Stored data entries
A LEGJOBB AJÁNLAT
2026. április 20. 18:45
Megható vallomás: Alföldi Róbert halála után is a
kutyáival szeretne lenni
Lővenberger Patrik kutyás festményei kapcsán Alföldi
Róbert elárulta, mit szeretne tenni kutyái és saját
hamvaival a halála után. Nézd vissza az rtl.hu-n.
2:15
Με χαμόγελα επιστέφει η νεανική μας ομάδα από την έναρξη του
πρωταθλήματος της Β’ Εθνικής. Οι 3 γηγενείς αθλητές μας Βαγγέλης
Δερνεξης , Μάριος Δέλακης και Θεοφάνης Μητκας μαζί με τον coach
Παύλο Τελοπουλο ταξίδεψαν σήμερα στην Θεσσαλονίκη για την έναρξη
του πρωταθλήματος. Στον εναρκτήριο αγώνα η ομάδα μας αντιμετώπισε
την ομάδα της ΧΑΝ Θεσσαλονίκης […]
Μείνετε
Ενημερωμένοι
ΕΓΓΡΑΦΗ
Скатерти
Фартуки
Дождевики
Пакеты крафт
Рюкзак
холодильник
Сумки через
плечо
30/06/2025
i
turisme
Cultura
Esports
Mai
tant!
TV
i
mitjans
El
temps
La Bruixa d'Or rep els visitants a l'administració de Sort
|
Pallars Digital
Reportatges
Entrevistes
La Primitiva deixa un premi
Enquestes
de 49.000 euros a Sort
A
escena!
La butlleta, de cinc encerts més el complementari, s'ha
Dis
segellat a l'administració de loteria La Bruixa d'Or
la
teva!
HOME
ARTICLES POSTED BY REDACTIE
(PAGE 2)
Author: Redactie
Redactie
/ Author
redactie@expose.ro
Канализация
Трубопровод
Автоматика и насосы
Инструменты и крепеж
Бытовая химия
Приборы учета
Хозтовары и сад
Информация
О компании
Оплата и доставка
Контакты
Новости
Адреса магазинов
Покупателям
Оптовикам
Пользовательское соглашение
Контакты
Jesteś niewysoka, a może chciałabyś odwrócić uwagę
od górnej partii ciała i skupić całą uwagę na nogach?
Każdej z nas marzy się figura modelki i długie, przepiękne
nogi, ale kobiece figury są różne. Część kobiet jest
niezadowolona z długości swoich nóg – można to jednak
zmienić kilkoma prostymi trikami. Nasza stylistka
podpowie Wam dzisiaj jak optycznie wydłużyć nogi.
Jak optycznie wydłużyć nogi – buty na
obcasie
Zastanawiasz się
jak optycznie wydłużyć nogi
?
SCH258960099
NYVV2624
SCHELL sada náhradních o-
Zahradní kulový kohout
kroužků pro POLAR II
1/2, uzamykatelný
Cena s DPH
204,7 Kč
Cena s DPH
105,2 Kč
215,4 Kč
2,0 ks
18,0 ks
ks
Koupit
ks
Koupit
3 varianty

Instructions to follow: The entries above should be copied out exactly, with none left out.

Answer for this exercise:
A LEGJOBB AJÁNLAT
2026. április 20. 18:45
Megható vallomás: Alföldi Róbert halála után is a
kutyáival szeretne lenni
Lővenberger Patrik kutyás festményei kapcsán Alföldi
Róbert elárulta, mit szeretne tenni kutyái és saját
hamvaival a halála után. Nézd vissza az rtl.hu-n.
2:15
Με χαμόγελα επιστέφει η νεανική μας ομάδα από την έναρξη του
πρωταθλήματος της Β’ Εθνικής. Οι 3 γηγενείς αθλητές μας Βαγγέλης
Δερνεξης , Μάριος Δέλακης και Θεοφάνης Μητκας μαζί με τον coach
Παύλο Τελοπουλο ταξίδεψαν σήμερα στην Θεσσαλονίκη για την έναρξη
του πρωταθλήματος. Στον εναρκτήριο αγώνα η ομάδα μας αντιμετώπισε
την ομάδα της ΧΑΝ Θεσσαλονίκης […]
Μείνετε
Ενημερωμένοι
ΕΓΓΡΑΦΗ
Скатерти
Фартуки
Дождевики
Пакеты крафт
Рюкзак
холодильник
Сумки через
плечо
30/06/2025
i
turisme
Cultura
Esports
Mai
tant!
TV
i
mitjans
El
temps
La Bruixa d'Or rep els visitants a l'administració de Sort
|
Pallars Digital
Reportatges
Entrevistes
La Primitiva deixa un premi
Enquestes
de 49.000 euros a Sort
A
escena!
La butlleta, de cinc encerts més el complementari, s'ha
Dis
segellat a l'administració de loteria La Bruixa d'Or
la
teva!
HOME
ARTICLES POSTED BY REDACTIE
(PAGE 2)
Author: Redactie
Redactie
/ Author
redactie@expose.ro
Канализация
Трубопровод
Автоматика и насосы
Инструменты и крепеж
Бытовая химия
Приборы учета
Хозтовары и сад
Информация
О компании
Оплата и доставка
Контакты
Новости
Адреса магазинов
Покупателям
Оптовикам
Пользовательское соглашение
Контакты
Jesteś niewysoka, a może chciałabyś odwrócić uwagę
od górnej partii ciała i skupić całą uwagę na nogach?
Każdej z nas marzy się figura modelki i długie, przepiękne
nogi, ale kobiece figury są różne. Część kobiet jest
niezadowolona z długości swoich nóg – można to jednak
zmienić kilkoma prostymi trikami. Nasza stylistka
podpowie Wam dzisiaj jak optycznie wydłużyć nogi.
Jak optycznie wydłużyć nogi – buty na
obcasie
Zastanawiasz się
jak optycznie wydłużyć nogi
?
SCH258960099
NYVV2624
SCHELL sada náhradních o-
Zahradní kulový kohout
kroužků pro POLAR II
1/2, uzamykatelný
Cena s DPH
204,7 Kč
Cena s DPH
105,2 Kč
215,4 Kč
2,0 ks
18,0 ks
ks
Koupit
ks
Koupit
3 varianty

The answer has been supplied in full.